Thanks for your respose wsc. Let me maybe go a bit more into detail now. When we start solving the given eigenvalue problem of an single electron in a periodic potential we assume a solution of the form $\psi_{k}(r)=\sum_{k} C_{k} e^{ikr}$. Plugging this in leads to a set of algebraic equation. However one notices that for a fixed k only the coefficients $C_{k}$, $C_{k+G}$, ... are coupled. Hence we obtain a solution of the form $\psi_{k}(r)=\sum_{G} C_{k-G} e^{i(k-G)r}$. So if we wanted the coefficient to depend on a quantum number n we should've known that beforehand and should've added this fact to our first ansatz. However I would say that at the beginning this is not so obvious.

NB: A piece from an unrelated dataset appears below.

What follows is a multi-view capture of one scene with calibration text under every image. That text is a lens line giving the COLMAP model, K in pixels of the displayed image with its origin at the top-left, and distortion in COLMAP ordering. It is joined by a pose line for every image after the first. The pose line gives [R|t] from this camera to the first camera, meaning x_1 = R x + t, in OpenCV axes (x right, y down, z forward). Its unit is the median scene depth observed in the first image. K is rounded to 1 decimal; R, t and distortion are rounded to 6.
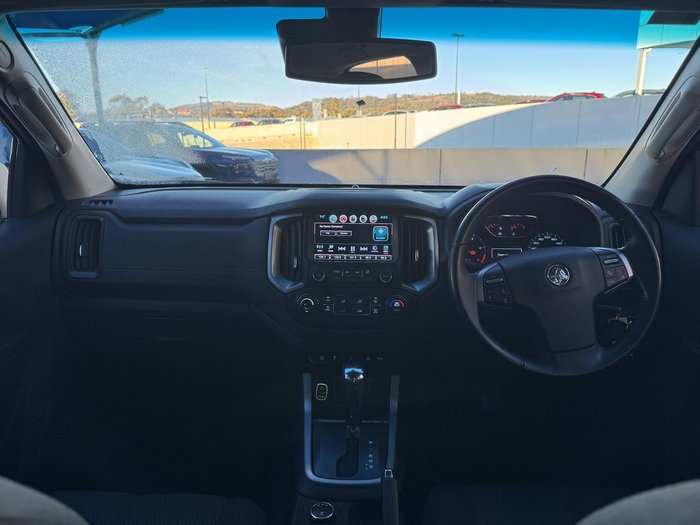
lens RADIAL K [[498.4, 0, 353.8], [0, 498.4, 270.7], [0, 0, 1]] dist [0.100195, -0.171096]
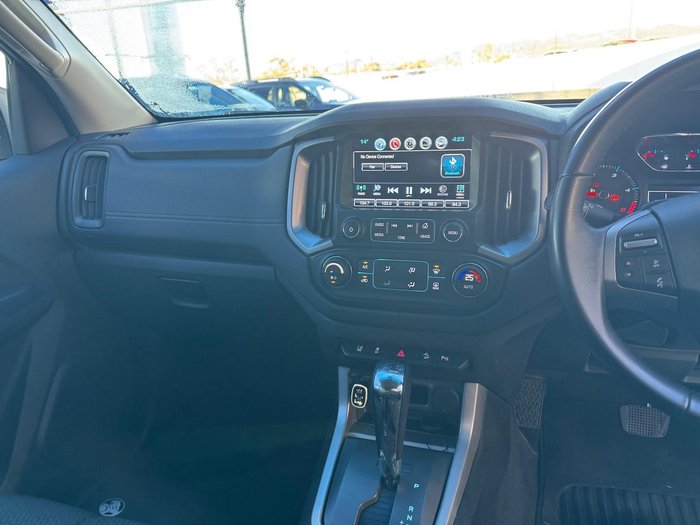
lens RADIAL K [[498.4, 0, 353.8], [0, 498.4, 270.7], [0, 0, 1]] dist [0.100195, -0.171096]
pose [[0.960408, 0.040638, -0.275616, 0.115099], [-0.016801, 0.995952, 0.088304, 0.004859], [0.278089, -0.080178, 0.957203, 0.337353]]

Secondly is there a specific formula for the eigenvalues $E_{n}(k)$. I've read in a book that $E_{n}(k)=E(k+G_{n})$ where $G_{n}$ is the reciprocal lattice vector corresponding to the energy $E_{n}$. However this formula seems wrong to me and I also don't understand the reasoning here. Don't missunderstand me, I'm fine with 'existence'. I don't need an explicit formula. Still it would be kind of interesting to know.

So thirdly concerning the reduction to the first Brillouin zone. When I'm looking at a usual E-k-diagramm with $\pi / a < k < \pi / a$ as usual and I'm fixing a certain k. Then I see that there is in general more than one energy corresponding to this k-vector. Now is this the result of the different energybands or is it the result of the reduction process?

To me it seems as though that these additional energies corresponding to one k vector are the same anyway. For example: Fix k. Then the energies corresponding to this vector are $E_{k}$, $E_{k+G}$, ... where G is a reciprocal lattice vector. However Ashcroft derives the formule that $E_{k} = E_{k+G}$. So the energies are the same anyway.

Thanks for your response in advance!